Sailors receive constant pressure from a variety of sources, including home, work, even play. Making good decisions under pressure is a challenge for everyone. Sailors are no exception.
Chaplains witness such struggles on a daily basis. One young man is frustrated with the way he is being treating down in berthing. He is new to the ship and his shipmates are welcoming him aboard with some introductory hazing. A female sailor is tired of undue attention. She is an attractive female on a ship predominately of men.
These are just two dilemmas posed by a shipboard environment, where other questions naturally arise.
How do we treat one another when we are not only fellow workers, but also shipmates who live together? What does it mean to respect someone’s privacy or individual space when 350 people live on a ship 566 feet long? What do we expect to happen when we put men and women together on a ship for six straight months?
When it comes to making good decisions, sailors—like everyone else—can both amaze and disappoint. A friend will give a buddy a ride home after pulling into port. A shipmate will counsel a young sailor about his responsibilities. A sailor will stand watch for another who is exhausted and needs rest.
But a married sailor will have sex with a shipmate. A superior will cuss out a subordinate in anger. An underage young man will go out drinking with his friends. One sailor will strike another because that person was making fun of him.
Much shipboard frustration has roots at home, for Navy life is difficult for families. Some ships are underway for over nine months a year.
Families struggle to maintain bonds that once held them together. Marriages teeter on divorce. And struggling marriages often end through an adulterous relationship. Children grow up missing large amounts of time with one or both parents depending on who is in the Navy.
Instability at home is also caused by the frequent moves demanded by the Navy. Children grow up without the network of support that comes from a lifetime of friendships and connections built in one place.
Excesses of play pile on top of work and home demands. The intensity of the sailors’ work is matched only by the intensity of their fun. After weeks at sea, young men and women are ready to have some fun.
Problems arise when that fun includes getting drunk, using drugs or engaging in illicit sex. The Navy does a fairly good job of dealing with potential alcohol abuse. It also has a “zero tolerance” policy toward the use of illegal drugs, which means that if caught, one’s career is over.
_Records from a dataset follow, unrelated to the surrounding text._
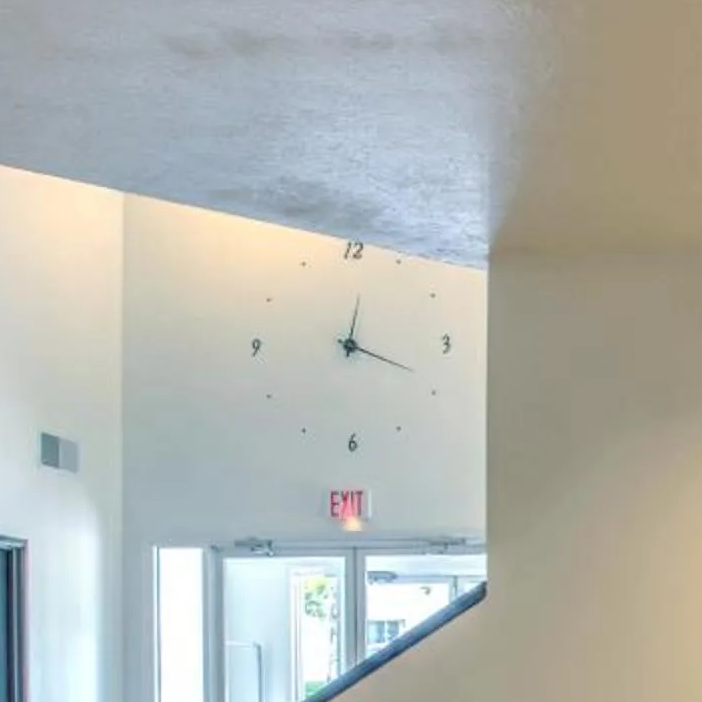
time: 12:18
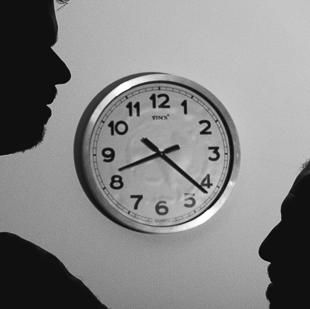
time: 8:21
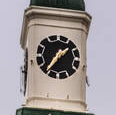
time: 1:36
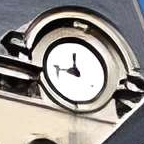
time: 11:46
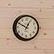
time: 12:49
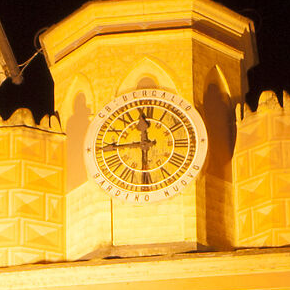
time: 11:44
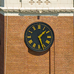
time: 1:26
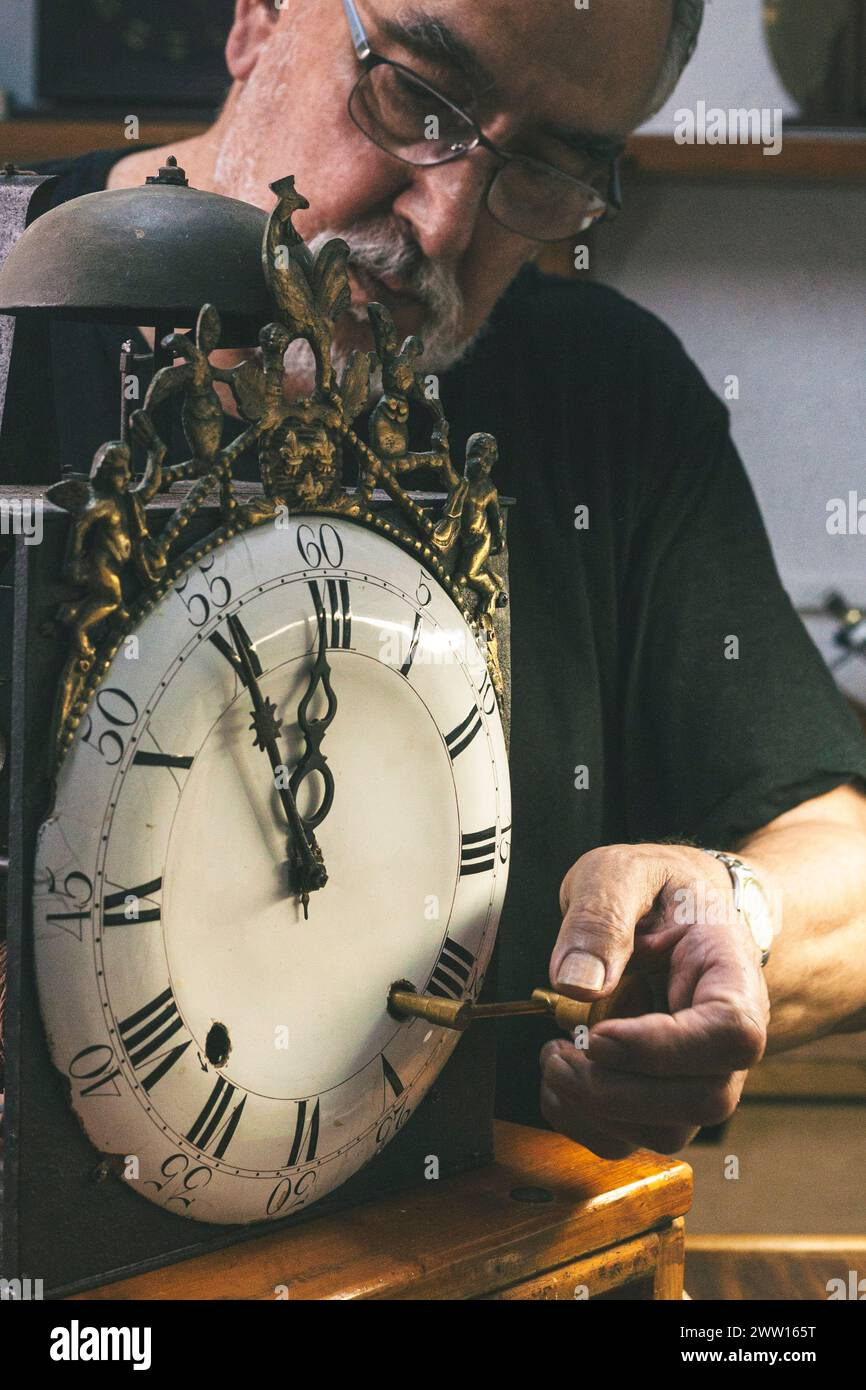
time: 11:55
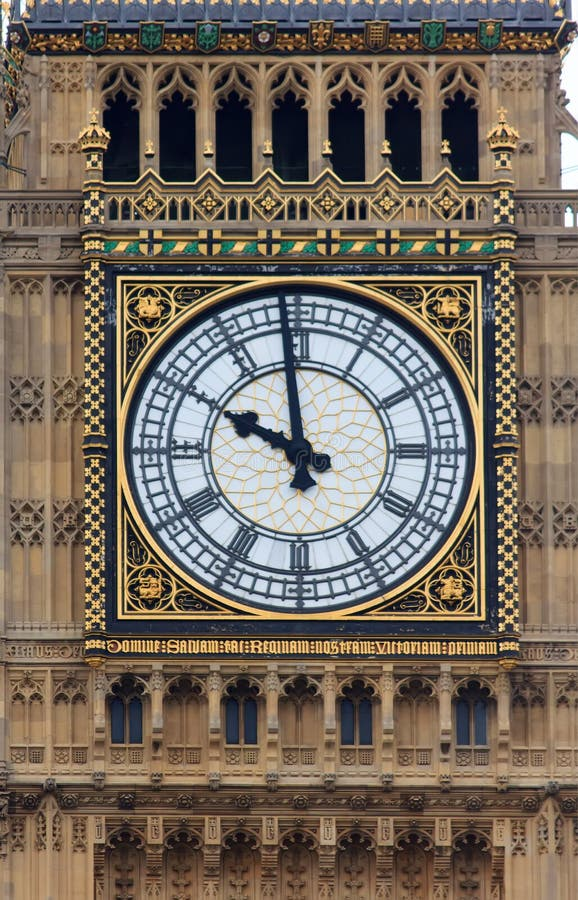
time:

And sex aboard ship is always inappropriate. The Navy does respond to violations of its fraternization policy.
In the end, it may be the natural consequences of these behaviors that prove to be the worst punishment of all for the individual sailor.
The Navy is nothing more and nothing less than a microcosm of American society. As such, its men and women struggle like everyone else.
But unlike everyone else, sailors do more than work together. They live together. Tough decisions, then, are always close to home.
Bennett C. Sandford is a chaplain in the United States Navy.